Working with local communities is not always possible. In China, some 1,000 soldiers of the Army of China were deployed to construct three geoglyphs in the Gobi Desert – a daunting task. It was the first time the army of China had built such structures, and it was my first time giving direction to an army!
In Kenya I worked with 1,270 Maasai, the largest gathering of Maasai in their history, mostly in colourful traditional dress, communicating through interpreters. Each morning, I met with 1,270 people. Their tribal leaders leading discussions and all expressing a point of view – many carrying a spear!
Sleeping in a tent on a glacier during the production of the first major land art on an ice lake in Antarctica was intimidating. The shattering ice resulting from walking on the ice with crampons on my boots and wondering if the ice was thick enough to support me got my attention.
So, what are the intangibles that come out of this many years of opportunities to create in disparate place and environments? Distilled down it is an affirmation that if you dare to dream boldly, anything is possible. This to me is an important maxim.
Challenges I encounter lead me to believe that when you want to achieve a goal, difficulties provide great opportunities.
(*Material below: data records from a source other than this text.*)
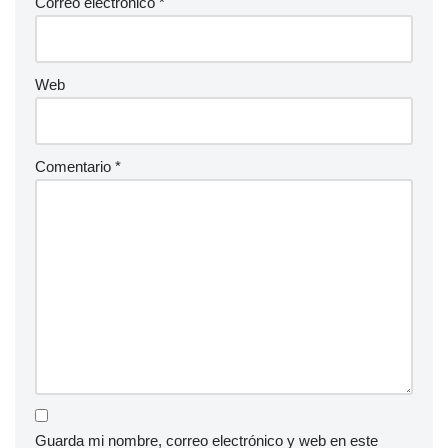
Correo electrónico
*
Web
Comentario
*
Guarda mi nombre, correo electrónico y web en este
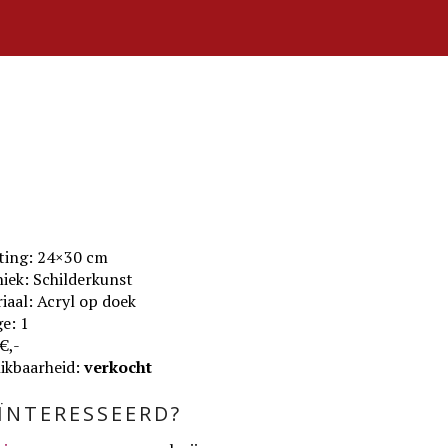
ting: 24×30 cm
iek: Schilderkunst
iaal: Acryl op doek
e: 1
 €,-
ikbaarheid:
verkocht
ÏNTERESSEERD?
I hope you enjoy the exhibition and wish you good luck and happiness.
Where We Are will be on at the JMA from 10 May–01 Sept. 2024.
ANDREW ROGERS is a distinguished and internationally recognised innovative artist. His critically acclaimed sculptures and photographs are exhibited internationally and held in many private and prominent public collections and institutions around the world. Rogers has been awarded an honorary doctorate from Deakin University, Victoria, Australia for his distinguished contribution to contemporary art and culture.